A sequence of variables for the current module (sorted by attribute name) followed by variables from all submodules recursively (breadth first).

Methods

__call__(
    inputs,
    training,
    sequence_length=None,
    time_major=False
)

Runs the RNN layer.

Arguments:

  • inputs: Tensor, a rank 3 input tensor with shape [N,T,C] if time_major is False, or with shape [T,N,C] if time_major is True.
  • training: bool, True if running in training mode, False if running in inference mode.
  • sequence_length: (optional) Tensor, a rank 1 tensor with shape [N] and dtype of tf.int32 or tf.int64. This tensor specifies the unpadded length of each example in the input minibatch.
  • time_major: (optional) bool, specifies whether input has shape [N,T,C] (time_major=False) or shape [T,N,C] (time_major=True).

Returns:

A pair, (output, state) for unidirectional layers, or a pair ([output_fw, output_bw], [state_fw, state_bw]) for bidirectional layers.

build(shape)

Creates the variables of the layer.

Calling this method is optional for users of the RNN class. It is called internally with the correct shape when __call__ is invoked.

Arguments:

  • shape: instance of TensorShape.
@classmethod
with_name_scope(
    cls,
    method
)

Decorator to automatically enter the module name scope.

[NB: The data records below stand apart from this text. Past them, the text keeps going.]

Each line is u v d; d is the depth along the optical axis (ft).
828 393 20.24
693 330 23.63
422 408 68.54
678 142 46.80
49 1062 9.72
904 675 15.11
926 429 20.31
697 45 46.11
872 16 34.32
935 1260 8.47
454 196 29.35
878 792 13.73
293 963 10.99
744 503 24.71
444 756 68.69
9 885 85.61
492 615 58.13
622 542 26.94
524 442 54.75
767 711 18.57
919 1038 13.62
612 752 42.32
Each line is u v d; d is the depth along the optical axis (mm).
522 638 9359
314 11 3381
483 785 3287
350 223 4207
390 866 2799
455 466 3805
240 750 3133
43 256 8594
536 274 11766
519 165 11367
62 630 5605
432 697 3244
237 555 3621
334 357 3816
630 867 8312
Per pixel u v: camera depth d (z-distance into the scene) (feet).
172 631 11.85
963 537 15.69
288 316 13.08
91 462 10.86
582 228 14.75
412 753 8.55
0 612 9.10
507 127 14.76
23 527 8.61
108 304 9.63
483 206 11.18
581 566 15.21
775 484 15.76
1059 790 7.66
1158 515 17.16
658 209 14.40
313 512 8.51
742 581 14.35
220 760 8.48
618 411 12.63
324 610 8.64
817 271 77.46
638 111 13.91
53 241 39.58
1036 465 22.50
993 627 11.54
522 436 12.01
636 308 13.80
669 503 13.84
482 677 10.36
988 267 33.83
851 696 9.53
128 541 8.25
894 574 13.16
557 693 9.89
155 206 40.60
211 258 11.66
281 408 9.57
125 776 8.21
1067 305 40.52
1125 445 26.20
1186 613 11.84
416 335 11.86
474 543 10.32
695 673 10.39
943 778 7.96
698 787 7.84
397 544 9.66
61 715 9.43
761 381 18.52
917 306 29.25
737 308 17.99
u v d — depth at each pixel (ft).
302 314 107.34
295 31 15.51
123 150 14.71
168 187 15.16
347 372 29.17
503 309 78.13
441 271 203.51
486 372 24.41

class MyModule(tf.Module):
  @tf.Module.with_name_scope
  def __call__(self, x):
    if not hasattr(self, 'w'):
      self.w = tf.Variable(tf.random.normal([x.shape[1], 64]))
    return tf.matmul(x, self.w)

Using the above module would produce tf.Variables and tf.Tensors whose names included the module name:

mod = MyModule()
mod(tf.ones([8, 32]))
# ==> <tf.Tensor: ...>
mod.w
# ==> <tf.Variable ...'my_module/w:0'>

Args:

  • method: The method to wrap.

Returns:

The original method wrapped such that it enters the module's name scope.